Africa exports around 80 per cent of its crude oil, and 45 per cent of the natural gas it produces, leaving the fast-growing continent heavily-reliant on imported refined products, according to the bank and analysts.

A lack of storage infrastructure and older refineries with relatively small output capacity characterise the energy landscape of sub-Saharan Africa.

“The time has come for Africa to take control of its energy destiny,” Executive Vice President,  Kanayo Awani, at Afreximbank told an energy conference in Cape Town, South Africa, yesterday.

Awani said the $3 billion revolving intra-African oil importing financing initiative willbe used for products including premium motor spirit, automotive gas oil, heavy fuel oil, jet fuel, and kerosene, among others.

Afreximbank, which has invested in the 650,000 barrels per day  Dangote refinery in Nigeria, and the Lobito and Cabinda refineries in Angola, has traditionally helped finance imports of refined products from outside the continent.

THISDAY recalls that Afreximbank is also playing a pivotal role in the establishment of the Africa Energy Bank (AEB), a new financial institution with an initial capitalisation of $5 billion, aimed at addressing funding challenges in Africa’s energy sector, particularly in oil and gas projects.

The bank is partnering with the African Petroleum Producers’ Organization (APPO), a group of 18 oil-exporting African nations, to bring the initiative to fruition, co-investing in the AEB and taking a lead role in advising on its management and implementation processes.

In all, Africa spends an estimated $30 billion in annual petroleum import costs due to inadequate refining capacity, Awani said. In Nigeria, for example, increased investments have helped create 1.3 million bpd of refining capacity, helping make the Gulf of Guinea a key refining hub for the continent.

“Our goal is to support 3 million barrels per day of refining capacity in the near to medium term, that is our ambition,” Awani told Reuters.

A joint report last year by energy consultancy CITAC and Puma Energy found that the demand for cleaner fuels was set to rise by 56 per cent from 2022 levels to reach 142 million metric tons by 2040.

Meanwhile, oil prices dropped to a near four-year low yesterday on worries U.S. President Donald Trump’s latest round of trade tariffs could push economies around the world into recession and reduce global demand for energy.

The session was marked by extreme volatility with prices in intraday trade down more than $3 a barrel overnight and up over $1 Monday morning following reports of what the White House called “fake news” that Trump was considering a 90-day pause on tariffs for all countries, except China.

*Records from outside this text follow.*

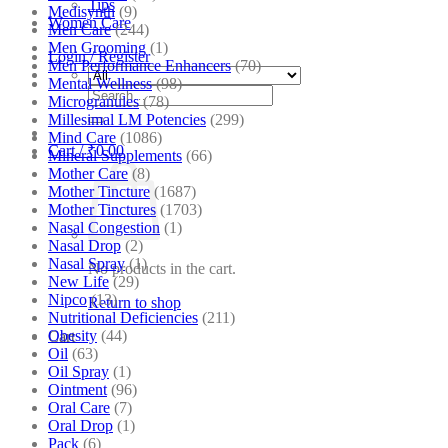
Tips
Medisynth
(9)
Women Care
Men Care
(244)
Men Grooming
(1)
Login / Register
Men Performance Enhancers
(70)
Mental Wellness
(98)
Search
Microgranules
(78)
for:
Millesimal LM Potencies
(299)
Mind Care
(1086)
Cart /
₹
0.00
Mineral Supplements
(66)
Mother Care
(8)
Mother Tincture
(1687)
Mother Tinctures
(1703)
Nasal Congestion
(1)
Nasal Drop
(2)
Nasal Spray
(1)
No products in the cart.
New Life
(29)
Nipco
(13)
Return to shop
Nutritional Deficiencies
(211)
Obesity
(44)
Cart
Oil
(63)
Oil Spray
(1)
Ointment
(96)
Oral Care
(7)
Oral Drop
(1)
Pack
(6)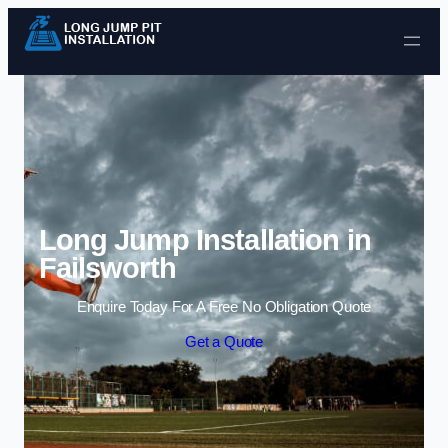
Skip to content
Long Jump Installation in
Failsworth
Enquire Today For A Free No Obligation Quote
Get a Quote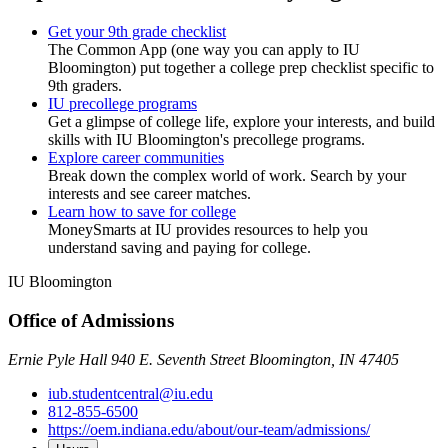
Get your 9th grade checklist
The Common App (one way you can apply to IU
Bloomington) put together a college prep checklist specific to
9th graders.
IU precollege programs
Get a glimpse of college life, explore your interests, and build
skills with IU Bloomington's precollege programs.
Explore career communities
Break down the complex world of work. Search by your
interests and see career matches.
Learn how to save for college
MoneySmarts at IU provides resources to help you
understand saving and paying for college.
IU Bloomington
Office of Admissions
Ernie Pyle Hall 940 E. Seventh Street Bloomington, IN 47405
iub.studentcentral@iu.edu
812-855-6500
https://oem.indiana.edu/about/our-team/admissions/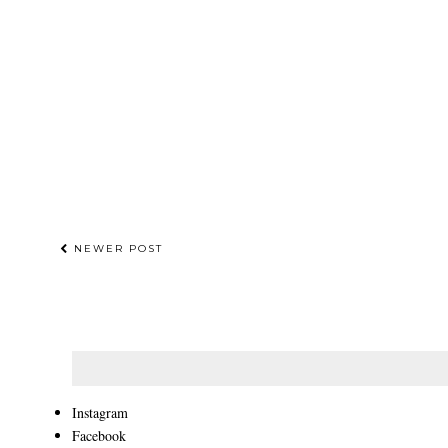
NEWER POST
Instagram
Facebook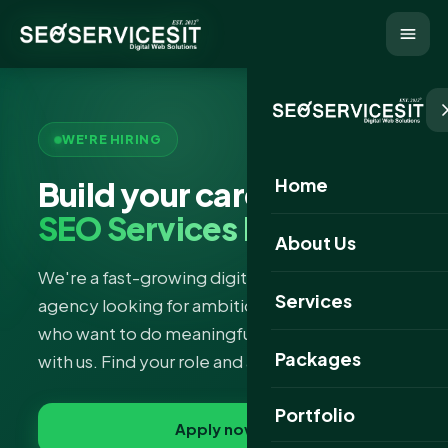
WE'RE HIRING
Home
Build your career with
SEO Services IT
About Us
We're a fast-growing digital marketing & SEO
Services
agency looking for ambitious, curious people
who want to do meaningful work and grow
Packages
with us. Find your role and apply in minutes.
Portfolio
Apply now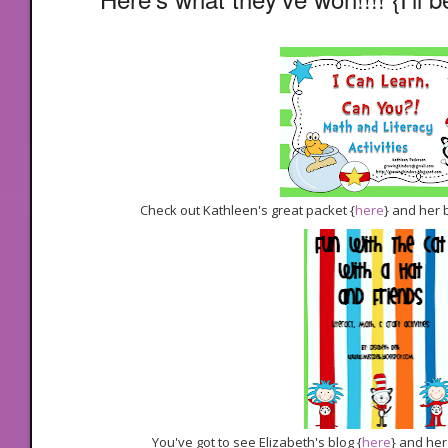
Check out Kathleen's great packet {
here
} and her 
You've got to see Elizabeth's blog {
here
} and her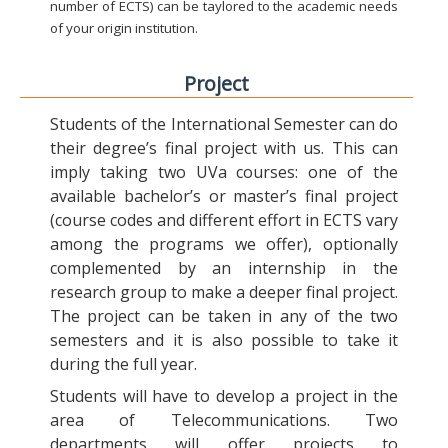
number of ECTS) can be taylored to the academic needs
of your origin institution.
Project
Students of the International Semester can do
their degree’s final project with us. This can
imply taking two UVa courses: one of the
available bachelor’s or master’s final project
(course codes and different effort in ECTS vary
among the programs we offer), optionally
complemented by an internship in the
research group to make a deeper final project.
The project can be taken in any of the two
semesters and it is also possible to take it
during the full year.
Students will have to develop a project in the
area of Telecommunications. Two
departments will offer projects to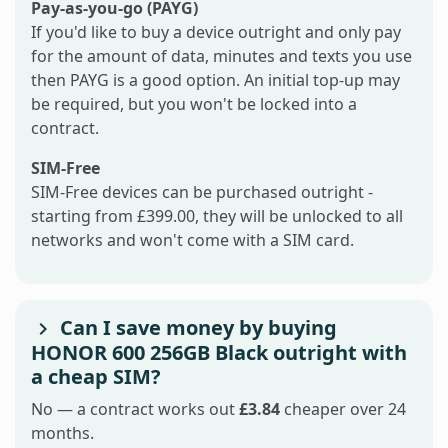
Pay-as-you-go (PAYG)
If you'd like to buy a device outright and only pay
for the amount of data, minutes and texts you use
then PAYG is a good option. An initial top-up may
be required, but you won't be locked into a
contract.
SIM-Free
SIM-Free devices can be purchased outright -
starting from £399.00, they will be unlocked to all
networks and won't come with a SIM card.
Can I save money by buying
HONOR 600 256GB Black outright with
a cheap SIM?
No — a contract works out
£3.84
cheaper over 24
months.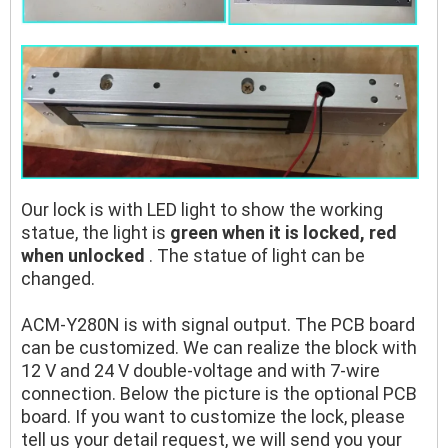
Our lock is with LED light to show the working
statue, the light is
green when it is locked, red
when unlocked
. The statue of light can be
changed.
ACM-Y280N is with signal output. The PCB board
can be customized. We can realize the block with
12 V and 24 V double-voltage and with 7-wire
connection. Below the picture is the optional PCB
board. If you want to customize the lock, please
tell us your detail request, we will send you your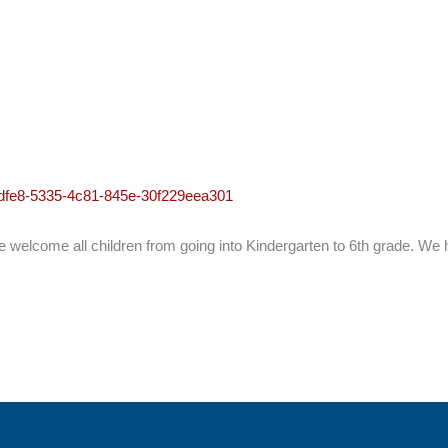
95dfe8-5335-4c81-845e-30f229eea301
elcome all children from going into Kindergarten to 6th grade. We h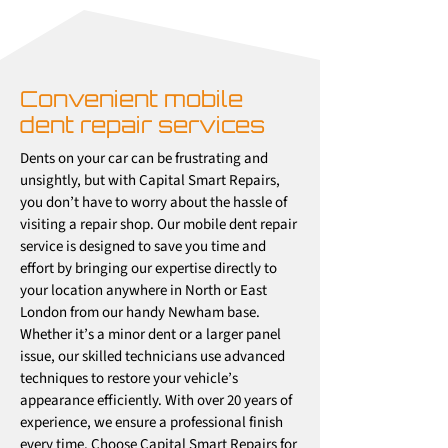
Convenient mobile
dent repair services
Dents on your car can be frustrating and
unsightly, but with Capital Smart Repairs,
you don’t have to worry about the hassle of
visiting a repair shop. Our mobile dent repair
service is designed to save you time and
effort by bringing our expertise directly to
your location anywhere in North or East
London from our handy Newham base.
Whether it’s a minor dent or a larger panel
issue, our skilled technicians use advanced
techniques to restore your vehicle’s
appearance efficiently. With over 20 years of
experience, we ensure a professional finish
every time. Choose Capital Smart Repairs for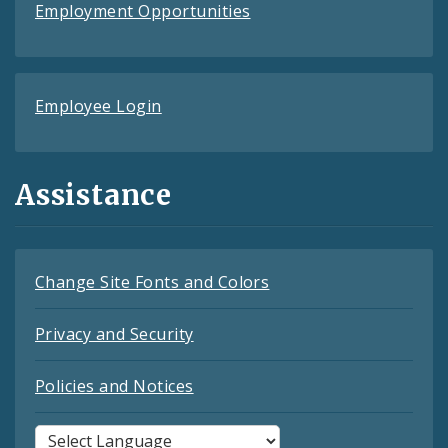
Employment Opportunities
Employee Login
Assistance
Change Site Fonts and Colors
Privacy and Security
Policies and Notices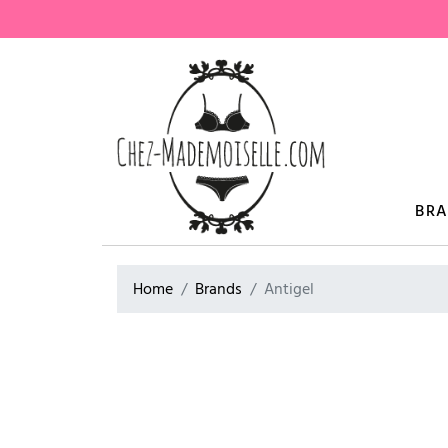
BR
Home
Brands
Antigel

Brent futures were down 79 cents, or 1.2 per cent, to $64.80 per barrel, while U.S. West Texas Intermediate (WTI) crude futures were down 75 cents, or 1.2 per cent, to $61.24. That put both benchmarks on track for their lowest closes since April 2021, a Reuters report said.

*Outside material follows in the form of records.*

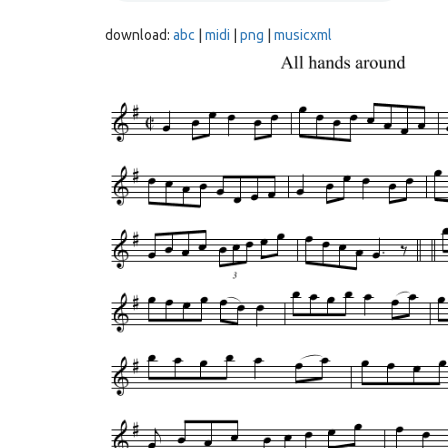
download:
abc
|
midi
|
png
|
musicxml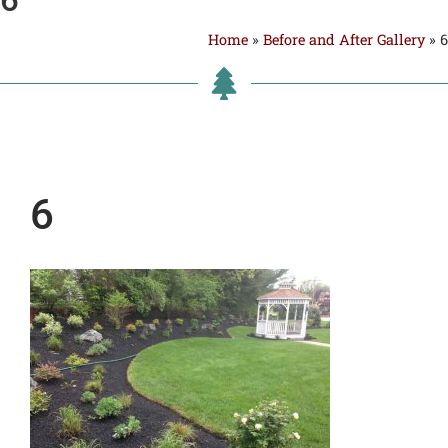
Home
»
Before and After Gallery
»
6
6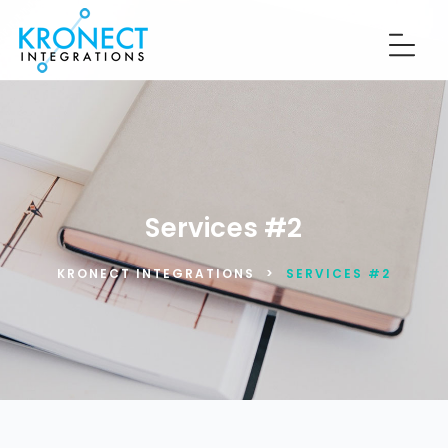
Services #2
KRONECT INTEGRATIONS
>
SERVICES #2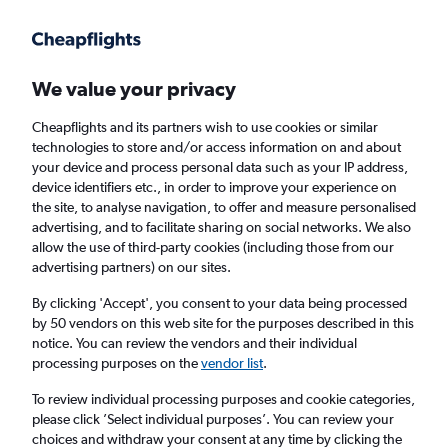
Get more on the app
.
Get the app
Faster search, more features, fewer ads.
We value your privacy
Cheapflights and its partners wish to use cookies or similar
Find flights
When to book
technologies to store and/or access information on and about
your device and process personal data such as your IP address,
device identifiers etc., in order to improve your experience on
the site, to analyse navigation, to offer and measure personalised
advertising, and to facilitate sharing on social networks. We also
allow the use of third-party cookies (including those from our
advertising partners) on our sites.
Cheap flights from Isle of Wight to Africa
By clicking 'Accept', you consent to your data being processed
by 50 vendors on this web site for the purposes described in this
Return
1 adult, Economy, 0 bags
notice. You can review the vendors and their individual
processing purposes on the
vendor list
.
Richmond (RIC)
To review individual processing purposes and cookie categories,
please click ’Select individual purposes’. You can review your
choices and withdraw your consent at any time by clicking the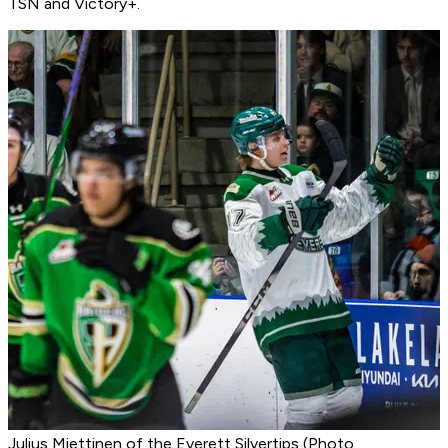
TSN and Victory+.
Julius Miettinen of the Everett Silvertips (Photo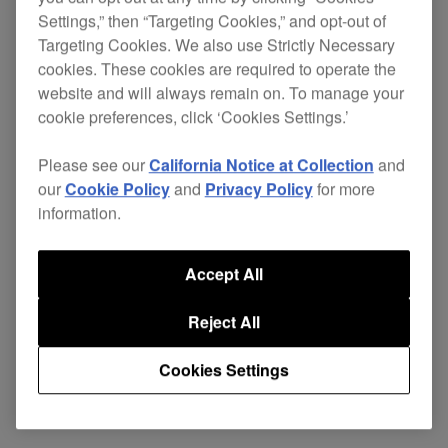
Settings,” then “Targeting Cookies,” and opt-out of
Targeting Cookies. We also use Strictly Necessary
cookies. These cookies are required to operate the
Replace your damaged cables and continue
website and will always remain on. To manage your
enjoying excellent sound quality without the
cookie preferences, click ‘Cookies Settings.’
expense of buying a new pair of
HDJ-C70
headphones.
Please see our
California Notice at Collection
and
our
Cookie Policy
and
Privacy Policy
for more
This cable is designed with the rigours of
information.
professional use in mind. The durable plug
ensures a tight and secure connection, limiting
Accept All
vibration and loss of signal.
Reject All
Cookies Settings
Share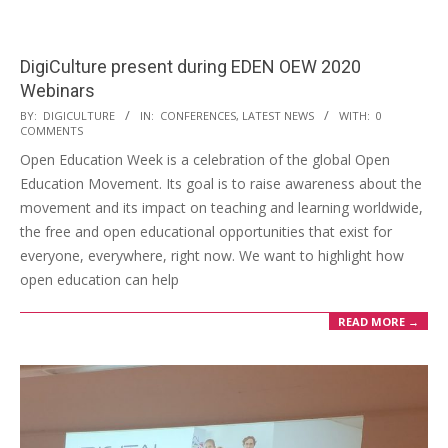
DigiCulture present during EDEN OEW 2020
Webinars
BY:
DIGICULTURE
IN:
CONFERENCES
,
LATEST NEWS
WITH:
0
COMMENTS
Open Education Week is a celebration of the global Open
Education Movement. Its goal is to raise awareness about the
movement and its impact on teaching and learning worldwide,
the free and open educational opportunities that exist for
everyone, everywhere, right now. We want to highlight how
open education can help
READ MORE →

Trump’s sweeping tariff plans battered global markets after he said foreign governments would have to pay “a lot of money” to get the levies removed.

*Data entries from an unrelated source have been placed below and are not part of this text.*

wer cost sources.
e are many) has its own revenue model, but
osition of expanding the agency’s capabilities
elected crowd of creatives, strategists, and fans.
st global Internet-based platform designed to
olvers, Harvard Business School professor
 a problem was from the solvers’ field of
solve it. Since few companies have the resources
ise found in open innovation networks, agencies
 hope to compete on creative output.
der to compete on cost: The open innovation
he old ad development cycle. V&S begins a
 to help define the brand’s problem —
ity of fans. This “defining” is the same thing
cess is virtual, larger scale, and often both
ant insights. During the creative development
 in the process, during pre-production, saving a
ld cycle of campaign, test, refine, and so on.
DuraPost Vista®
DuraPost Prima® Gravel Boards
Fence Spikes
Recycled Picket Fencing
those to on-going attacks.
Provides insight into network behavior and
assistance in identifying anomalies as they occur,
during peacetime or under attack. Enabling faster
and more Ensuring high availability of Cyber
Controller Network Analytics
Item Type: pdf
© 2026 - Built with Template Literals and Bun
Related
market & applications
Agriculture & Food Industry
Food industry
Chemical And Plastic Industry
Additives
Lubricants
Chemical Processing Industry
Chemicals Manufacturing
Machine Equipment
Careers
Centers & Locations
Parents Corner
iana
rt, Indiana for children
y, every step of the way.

Also, Goldman Sachs has forecast a 45 per cent chance of recession in the U.S. over the next 12 months and made downward revisions to its oil price projections. In the same vein, Citi and Morgan Stanley also cut their Brent outlooks. JPMorgan said last week that it sees a 60 per cent probability of recession in the U.S. and globally.

Citi  cut its Brent Crude forecast to $60 per barrel for the next three months on the back of last week’s tariff announcement by Trump.

Responding to Trump’s tariffs, China said that it would impose additional levies of 34 per cent on American goods, confirming investor fears that a full-blown global trade war has begun.

Imports of oil, gas and refined products were given exemptions from Trump’s sweeping new tariffs, but the policies could stoke inflation, slow economic growth and intensify trade disputes, weighing on oil prices.

Adding to the downward momentum, the OPEC+ group comprising the Organisationof the Petroleum Exporting Countries and its allies decided to advance plans for output increases. The group now aims to return 411,000 barrels per day to the market in May, up from the previously planned 135,000 bpd.

At the weekend, OPEC+ ministers emphasised the need for full compliance with oil output targets and called for over-producers to submit plans by April 15 to compensate for pumping too much.